• **QUÉ HARÁS**:
a: Pasa al inglés esta oración del relato sobre el médico Alejandro: «Un día estaba en el aula y al siguiente en un consultorio.»
b: Escribe la parte siguiente del relato sobre el médico Alejandro, empezando justo después de su última oración.

• **TEXTO PROPORCIONADO**:
━━━━━━
El día cuatro ha sido tranquilo. Aprovecho el tiempo y doy gracias
Alejandro iba a ser médico saliera el sol por donde saliera, porque es hijo de dos galenos excepcionales y creció en una casa-consultorio (sin serlo técnicamente), bálsamo de madres asustadas con niños enfermos a las 7:00 de la mañana lo mismo que a las 10:00 de la noche. Sus dos apellidos, Fernández Alpízar, son escudo y cruz. Ya lo sabe.
Alejando es jovencísimo, del tipo recién graduado que muchos no quisieran ver en un Cuerpo de Guardia, porque la Medicina, dicen, es de gente vieja, con experiencia. Un recién graduado que ni vacaciones tuvo. Un día estaba en el aula y al siguiente en un consultorio. En mi consultorio.
El martes después de que el test confirmó la sospecha llamé al consultorio y me respondió él, pero no reconocí su voz. Le expliqué la situación, le di mi dirección, y cuando mencioné mi nombre me interrumpió y me dijo “Sayli, es Alejandro”. Fue como si me hubiera dicho “Sayli, es Hipócrates”; ahí yo supe que la COVID-19 conmigo no va a hacer la raya.
Ese niño al que solo le veo los ojos viene todos los días a la casa y desde la puerta nos ausculta sin apuro, nos toma la tensión arterial y hace el interrogatorio de rigor. Yo soy bastante buena paciente, debo darme ese brillo, porque conozco palabritas y si le digo que me tomé un acetaminofén no digo calmante, sino antipirético o analgésico, por ejemplo. Fina y divina, yo que nunca quise estudiar Medicina.
Ayer, cuando la tensión se disparó, mirando la hora y que él no venía, abusé de la confianza y le mandé un sms. Llegó al ratico, en su bicicleta y con su sobrebata, la careta, dos nasobucos, su pomo de alcohol, el estetoscopio en el cuello y unas ojeras grises de cansancio. Me dio pena, pero me sentía mal.
━━━━━━
• **DATOS PROPORCIONADOS**:
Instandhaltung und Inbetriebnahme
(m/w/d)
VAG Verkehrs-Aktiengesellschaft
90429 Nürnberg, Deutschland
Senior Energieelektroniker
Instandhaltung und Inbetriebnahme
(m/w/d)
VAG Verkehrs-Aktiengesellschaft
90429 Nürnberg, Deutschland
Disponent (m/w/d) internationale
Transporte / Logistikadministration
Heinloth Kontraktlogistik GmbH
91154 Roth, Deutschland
━━━━━━
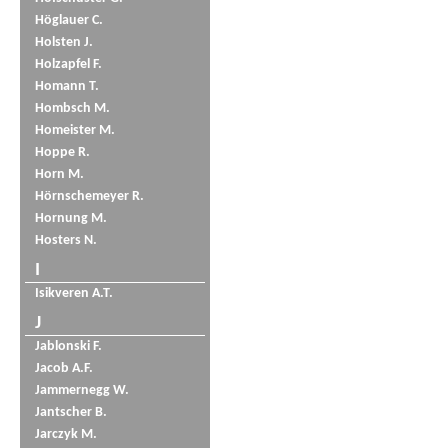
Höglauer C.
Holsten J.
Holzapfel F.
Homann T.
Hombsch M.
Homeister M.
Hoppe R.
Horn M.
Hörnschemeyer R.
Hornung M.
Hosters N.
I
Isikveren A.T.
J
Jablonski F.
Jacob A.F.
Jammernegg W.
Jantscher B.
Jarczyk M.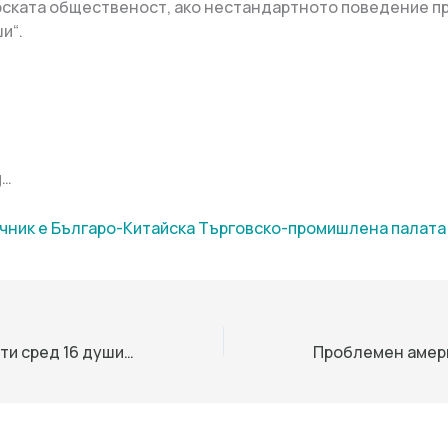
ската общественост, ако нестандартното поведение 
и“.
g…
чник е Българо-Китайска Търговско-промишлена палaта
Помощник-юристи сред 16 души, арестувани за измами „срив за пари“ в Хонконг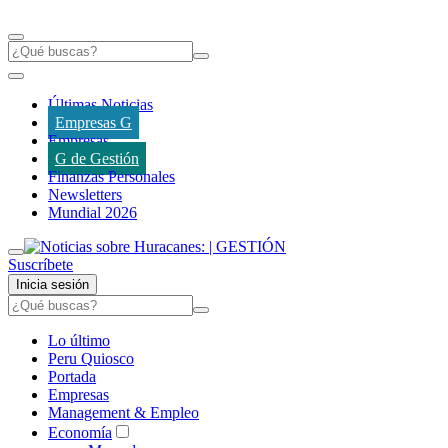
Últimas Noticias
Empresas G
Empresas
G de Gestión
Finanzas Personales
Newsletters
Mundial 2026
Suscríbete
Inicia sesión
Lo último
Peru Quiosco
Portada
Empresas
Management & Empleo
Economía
━━━━━━
• **RESPUESTAS**:
a: One day he was in the classroom and the next in a doctor's office.

b:
Acababa de salir de una reunión en la que le informaron que en los consultorios comenzarían a inyectarle Biomodulina T a los ancianos, otra tarea más para la Atención Primaria en medio de la vacunación, el enfrentamiento a la pandemia y todo lo demás. A veces creo que son demasiadas. Probablemente él también, pero no lo dice.
Alejandro y yo nos conocimos un día de junio de este año, aunque parezca, por lo dicho, que lo conocía de toda la vida. Él estaba en el Centro de Aislamiento en Ceballos 6 y yo llegué hasta allá para intentar contar un poco lo que parecía terrible. En junio en Ciego de Ávila se reportaron 2 710 casos positivos y parecieron muchos. En julio el total fue de más de 16 000.
Entonces escribí esto: “Su día comienza a las 7:00 de la mañana y va de pasar visita, conversar con los pacientes, ‘darles terapia’, compartir sus pesares, hacer el ‘papeleo’ de rigor, estar preparado para informar una mala noticia o no sorprenderse ante reacciones descompensadas por una buena, hasta estudiar un poco, cuando se puede. Si habla de su novia dice que es guapa (linda y valiente en dosis iguales) y le gusta tanto su profesión que no ha dudado en estar en la Zona Roja del Hospital Provincial Roberto Rodríguez, de Morón. La preocupación va y viene en mensajes y videollamadas de WhatsApp y la emoción, salada, sube y baja de los ojos, como la marea”.
Mucho de eso se mantiene, aun cuando ahora duerma todos los días en su cama. La pregunta que no dejo de hacerme es si este muchacho tan valiente logra dormir del todo bien o, incluso con la cabeza en la almohada, sigue pensando en la gente que, como yo, respira mejor cuando él le dice que tiene los pulmones limpios.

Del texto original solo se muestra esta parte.